Again and again she went over in her memory all her relations with the family. She remembered the simple delight expressed on the round, good-humored face of Anna Pavlovna at their meetings; she remembered their secret confabulations about the invalid, their plots to draw him away from the work which was forbidden him, and to get him out-of-doors; the devotion of the youngest boy, who used to call her ‘my Kitty,’ and would not go to bed without her. How nice it all was! Then she recalled the thin, terribly thin figure of Petrov, with his long neck, in his brown coat, his scant, curly hair, his questioning blue eyes that were so terrible to Kitty at first, and his painful attempts to seem hearty and lively in her presence. She recalled the efforts she had made at first to overcome the repugnance she felt for him, as for all consumptive people, and the pains it had cost her to think of things to say to him. She recalled the timid, softened look with which he gazed at her, and the strange feeling of compassion and awkwardness, and later of a sense of her own goodness, which she had felt at it. How nice it all was! But all that was at first. Now, a few days ago, everything was suddenly spoiled. Anna Pavlovna had met Kitty with affected cordiality, and had kept continual watch on her and on her husband.
Could that touching pleasure he showed when she came near be the cause of Anna Pavlovna’s coolness?
‘Yes,’ she mused, ‘there was something unnatural about Anna Pavlovna, and utterly unlike her good nature, when she said angrily the day before yesterday: ‘There, he will keep waiting for you; he wouldn’t drink his coffee without you, though he’s grown so dreadfully weak.’’

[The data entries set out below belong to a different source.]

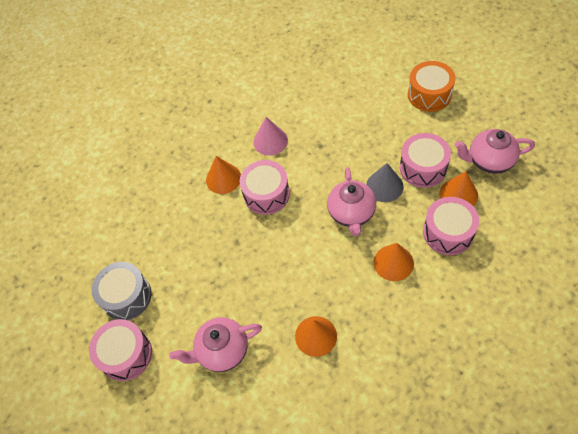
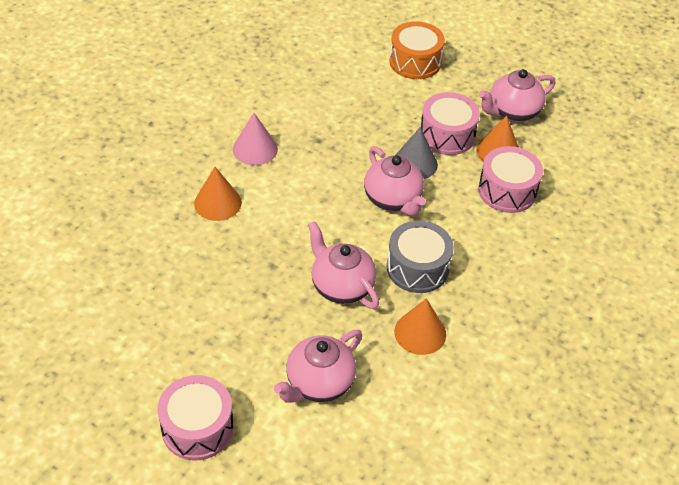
camera: 35 degrees left, 10 degrees down
(127, 296) = (161, 365): grey drum -> grey drum (417, 268)
(266, 194) = (281, 206): pink drum -> none
(277, 276) = (341, 286): none -> pink teapot
(393, 262) = (465, 235): orange cone -> none

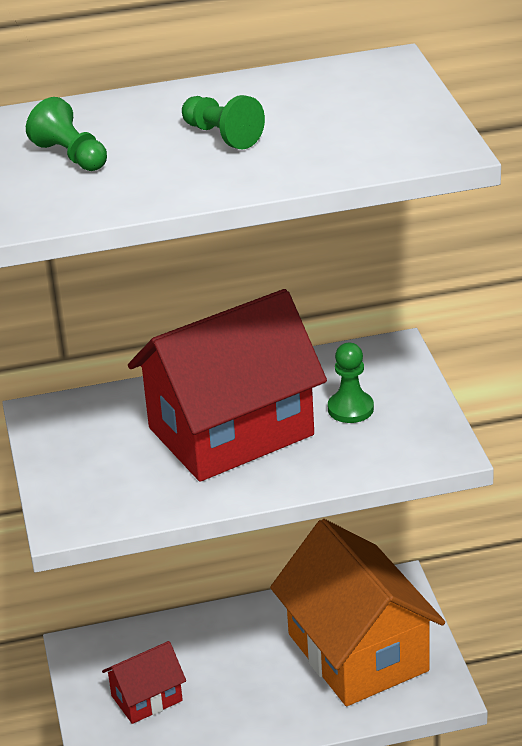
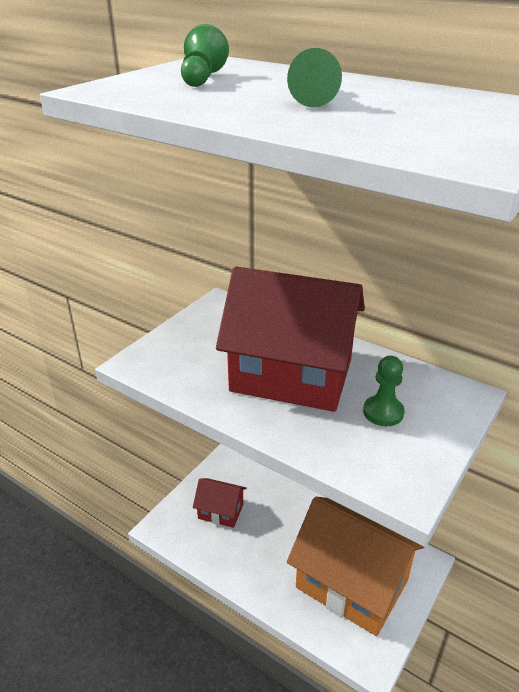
camera: 45 degrees right, 0 degrees up
(358, 652) = (352, 583): orange house -> orange house turned 75 degrees counterclockwise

‘Yes, perhaps, too, she didn’t like it when I gave him the rug. It was all so simple, but he took it so awkwardly, and was so long thanking me, that I felt awkward too. And then that portrait of me he did so well. And most of all that look of confusion and tenderness! Yes, yes, that’s it!’ Kitty repeated to herself with horror. ‘No, it can’t be, it oughtn’t to be! He’s so much to be pitied!’ she said to herself directly after.
This doubt poisoned the charm of her new life.